After I hung up the phone again it hit me: this was the first time in my twenty-seven years of life that I had let anyone see that I didn’t have it all together. Up to this point I viewed myself as a strong, independent woman who arrogantly thought I was managing just fine. I lived in a daily illusion that my life was going smoothly by my own strength. Until it wasn’t. I needed my people.

Why do we wait until we hit rock bottom before we allow friends to enter into our mess? What is it that drives us to live a life of doing it all on our own?

It is as if we somehow think as women, mothers, sisters, and daughters we must hold it all together. Until, it all slips from our tight grip of control and we are left lonely and isolated, longing for the community we actually needed along every step of the way. The ironic part of it all is that letting others help us actually helps them. See, I am confident that the week my sister came to visit, she was also blessed by listening to that nudge in her heart to join me in my mess. What a joy it is to love extravagantly, while getting nothing in return, but seeing firsthand the impact it has to serve in love.

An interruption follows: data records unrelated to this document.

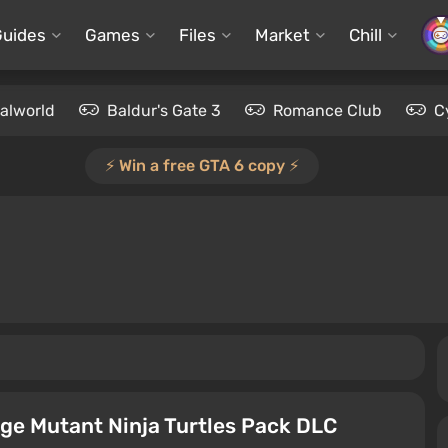
Guides
Games
Files
Market
Chill
alworld
Baldur's Gate 3
Romance Club
C
⚡️ Win a free GTA 6 copy ⚡️
ge Mutant Ninja Turtles Pack DLC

           Unfortunately, my wild ride of hormones only increased during my pregnancy with my little lady and the anxiety ebbed and flowed throughout and beyond her delivery. The difference though now is that I find myself leaning hard into the community of women in my life in a way I had never been willing to before that moment at my breakfast table. My life is richer now and friends approach me with their own stories and struggles when they used to feel the need to hold it all together before I revealed my own stuff.

I sat there that morning without a dollar to my name, depleted sugar in my blood, and a heavy weight over my spirit. I felt empty and alone. Yet, within a moment of picking up my phone I was connected to another soul eager to meet me there. That connection I experienced penetrated every ounce of fear that was weighing me down and all it took was stepping aside and loosening my tight grip of control and independence. What a gift community can be, if we allow others to enter in to our broken, yet redemptive reality of this life.

We were not made to do it alone. We need our people to come alongside of us in the midst of our inevitable brokenness.

Allowing people to enter in with us enables us to breathe through the broken and come out on the other side healthier and more whole. May we be authentic people who enter in and allow others in to our stories right in the thick of it all.